Отец Сильвестр коснулся шрама, снизу вверх рассекавшего его правую щёку и терявшегося в косматой бороде:
— Как догадался про татарина?
— Чего ж не догадаться? Шрам на два пальца ниже глаза и начинается сразу глубоко. Ясно, что лоб тебе шлем спас, а уж с него сабля сорвалась аккурат на щёку. Идёт он сверху вниз, а не наискось, стало быть, татарин на коне был, а ты пеший.
— Ишь ты, какой наблюдательный! Давно у князя Ивана в соглядатаях?
— Прости, отче, первый раз пришлось. Только насчёт соглядатая ты ошибаешься: мы ведь не высоту кремлёвских стен замерять притопали. Мы только про княгиню Агафью…
— Слышал, слышал. Только хрен редьки не слаще. Ох, чувствую, поможете вы петлю на шее нашего князя затянуть. Юрий с братцем Иваном это и сделают. А ведь если и есть сегодня на русской земле истинный защитник православных, так это князь Михайло. Только он всё миром хочет поладить. Что ж до моего прошлого, то ты ошибаешься, коль думаешь, что в отшельники меня совесть больная загнала. Это не грех — за народ терзаемый восстать. Может, слышал, что двадцать лет назад в Городце баскаков ханских перебили? Вот тогда татарин мне метку на щеку и поставил. Так что, хоть мы с тобой оба ратные, да сильно разные…
— Не бывал в Городце в то время, но случай тот и у нас на Москве вспоминают. Перебили вы тогда сотню-другую татар, потешились, а через месяц их три тысячи прискакало! Карали, говорят, всех без разбора — и старых и малых. На чьей же совести их жизни? Ведь не поддержала вас вся земля, время, видать не пришло!
Старца снова затрясло. Похоже было, что ни благословения, ни помощи нам ждать здесь не приходилось.
— Не тебе, несмышлёныш, нас, живых и погибших корить! — голос старца загремел как упавший таз. Со стоявшей посередь поляны вековечной ели свалился на землю задремавший филин и, вскочив на короткие лапы, раскорякой убежал под ближние кусты.

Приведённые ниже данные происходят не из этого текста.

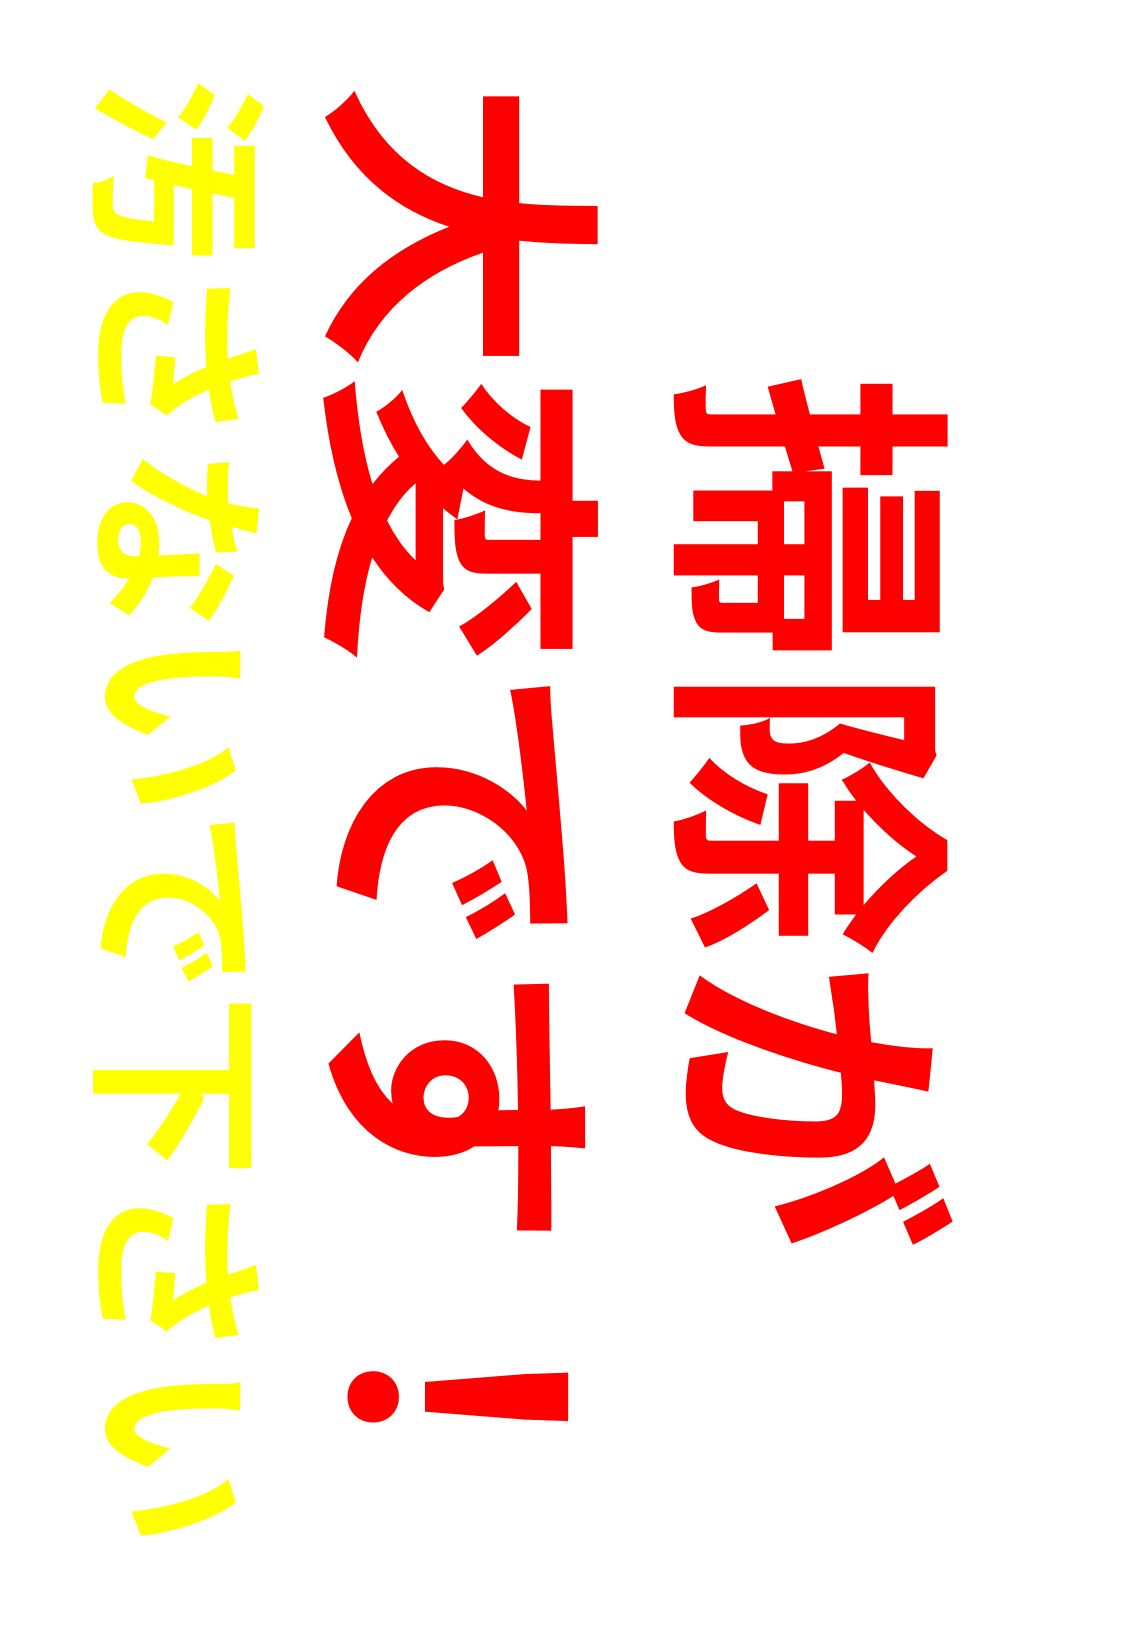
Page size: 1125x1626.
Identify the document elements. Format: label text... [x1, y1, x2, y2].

text_box 掃除が 大変です！ 汚さないで下さい [65, 0, 1025, 1625]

Отче Сильвестр, шумно сопя, круто развернулся и, не тратя более времени на окончательно потерянное поколение, полез в землянку.
Н-да, поговорил я с лесным мудрецом. Как воды напился. Был Елизар, да только блюдо облизал… Продираясь обратно через чащу к избушке охотника, я ругательски ругал себя за несдержанность.
Дед Тимофей, с нетерпением ожидавший новостей про нашу беседу со старцем, когда я в трёх словах пересказал её, помрачнел как туча:
— Ты что наделал, мешком прибитый? — запричитал он, заметавшись по избушке. — Ой, беда, беда. Что люди скажут? И кто нам теперь поможет? Не-е, шалишь…Ты, парень, как хочешь, а я того, к дочке ухожу. Вот завтра, с утреца и уйду! Лапти мои где?
— На тебе…
— А-а, точно. А самострел мой?
— Ты ж его на кабана собирался ставить.
— Да-да, конечно! Слушай, а, может, ещё раз сходить к старцу, повиниться?
Салгар, молча с интересом следившая за пробежками бобыля по избе, решилась прервать мужские страсти:
— Что случилось, дедушка?
Серебряный девичий голосок, каждый раз запросто растоплявший мягкое сердце старика, сработал и тут. Дед оставил кружение, сел на лавку и начал обречённо вздыхать.
— Не поладил я со старцем, — вместо деда ответил я. — Теперь мы как заразные, нас всякий в шею послать может.
— Пойдём, Саша, в Москву? — робко сказала Салгар.
— Не могу… Не можем мы сейчас в Москву! Дед, ты прежде чем в Торжок лыжи вострить начнёшь, сведи-ка меня обратно в город.
— Это чего ты там забыл? — забеспокоился бобыль.